Atmospheric chemistry of cyc–CF₂CF₂CX=CX– (X=H, F): Kinetics, products, and mechanism of gas–phase reactions with OH radicals, and atmospheric implication

Rate constants for gas-phase reactions of series of hydrofluorocyclobutene including 3,3,4,4-tetrafluorocyclobutene (HFO-c1334zz), 1,3,3,4,4-pentafluorocyclobutene (HFO-c1325yz), and hexafluorocyclobutene (PFO-c1316) with OH radicals were assessed by a relative rate method. The values were determined as (8.47 ± 1.96) × 10⁻¹³ exp[(–475 ± 68)/T], (5.37 ± 0.99) × 10⁻¹³ exp[(–643 ± 53)/T] and (8.41 ± 2.24) × 10⁻¹³ exp[(–905 ± 78)/T] between 253 and 328 K; and 1.77 × 10⁻¹³, 0.644 × 10⁻¹³, and 0.402 × 10⁻¹³ cm³ molecule⁻¹ s⁻¹ at 298K, respectively. The atmospheric lifetimes were 65, 180, and 288 days, while their radiative efficiency (RE) were evaluated to be 0.088, 0.174, and 0.228 W m⁻² ppb⁻¹, respectively.
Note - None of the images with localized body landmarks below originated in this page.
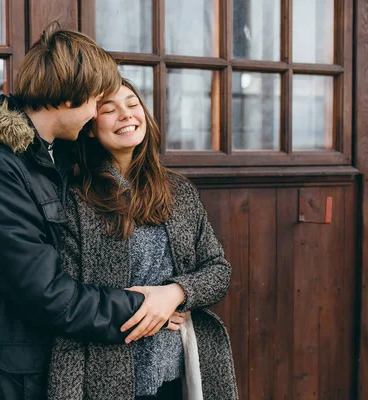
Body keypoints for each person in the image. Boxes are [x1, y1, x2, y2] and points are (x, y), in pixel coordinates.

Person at [0, 27, 183, 400]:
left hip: (44, 363)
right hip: (7, 375)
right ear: (71, 96)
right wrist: (144, 307)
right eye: (97, 102)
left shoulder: (51, 157)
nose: (96, 116)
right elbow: (42, 292)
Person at [47, 79, 239, 400]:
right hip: (107, 376)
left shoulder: (178, 191)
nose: (126, 115)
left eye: (133, 104)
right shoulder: (78, 200)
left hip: (177, 370)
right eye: (109, 110)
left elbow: (218, 271)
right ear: (90, 128)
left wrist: (175, 293)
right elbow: (69, 301)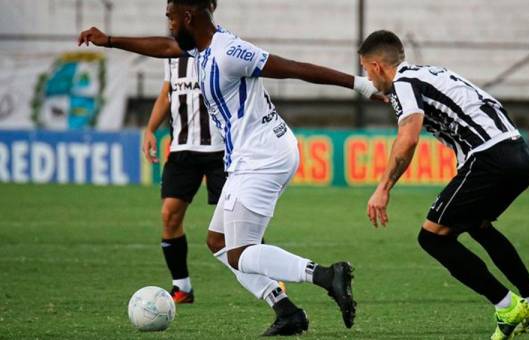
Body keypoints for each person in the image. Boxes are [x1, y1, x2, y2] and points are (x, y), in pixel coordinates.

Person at [78, 0, 383, 335]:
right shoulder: (200, 47)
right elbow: (166, 46)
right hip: (252, 157)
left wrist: (362, 85)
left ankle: (326, 275)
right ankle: (287, 311)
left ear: (188, 16)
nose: (167, 23)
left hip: (263, 157)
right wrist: (109, 40)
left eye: (170, 16)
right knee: (217, 241)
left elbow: (294, 68)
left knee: (240, 252)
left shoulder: (229, 52)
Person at [359, 30, 529, 340]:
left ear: (377, 66)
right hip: (518, 154)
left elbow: (408, 138)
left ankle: (507, 305)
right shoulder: (427, 74)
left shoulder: (403, 85)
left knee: (432, 238)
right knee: (478, 225)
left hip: (489, 158)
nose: (367, 78)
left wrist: (383, 187)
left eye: (365, 71)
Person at [142, 0, 223, 304]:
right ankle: (182, 287)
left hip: (220, 150)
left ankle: (270, 280)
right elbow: (167, 91)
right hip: (183, 147)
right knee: (169, 216)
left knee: (237, 224)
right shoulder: (172, 52)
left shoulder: (218, 47)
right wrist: (150, 129)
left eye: (172, 14)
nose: (168, 19)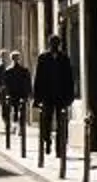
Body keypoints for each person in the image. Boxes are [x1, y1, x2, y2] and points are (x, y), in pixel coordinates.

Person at [32, 32, 76, 167]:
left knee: (62, 123)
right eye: (53, 43)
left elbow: (70, 79)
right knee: (46, 120)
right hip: (47, 96)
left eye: (57, 44)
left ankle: (60, 149)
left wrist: (70, 96)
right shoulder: (43, 58)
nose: (55, 46)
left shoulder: (64, 59)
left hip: (61, 96)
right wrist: (37, 97)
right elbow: (38, 78)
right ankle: (47, 141)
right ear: (49, 44)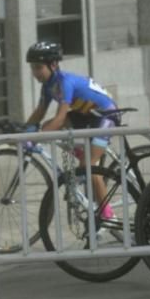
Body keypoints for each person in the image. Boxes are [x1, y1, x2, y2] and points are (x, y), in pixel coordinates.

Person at [25, 40, 119, 217]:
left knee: (90, 166)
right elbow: (39, 112)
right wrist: (25, 131)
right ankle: (83, 156)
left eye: (38, 67)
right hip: (88, 115)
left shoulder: (64, 82)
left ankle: (108, 216)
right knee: (48, 126)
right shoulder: (48, 86)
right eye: (32, 68)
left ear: (53, 65)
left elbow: (60, 117)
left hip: (107, 115)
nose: (35, 72)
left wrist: (35, 138)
The 100-year time horizon global warming potentials (GWP₁₀₀) were estimated to be 6, 31, and 65, respectively. The calculated POCP_E values of HFO-c1334zz, HFO-c1325yz, and PFO-c1316 were then obtained as 1.719 and 0.688 for North-west European and USA urban conditions, 0.579 and 0.222 for North-west European and USA urban conditions, and 0.324 and 0.124 for North-west European and USA urban conditions, respectively. Furthermore, the products and mechanism for the OH radical-initiated oxidation reactions of HFO-c1334zz, HFO-c1325yz, and PFO-c1316 were studied for the first time. COF₂, CO, and CO₂ were identified as the main carbon-containing products of HFO-c1334zz, HFO-c1325yz. Additionally, COF₂, CO₂, CO, and FC(O)OH were observed as the main products of PFO-c1316.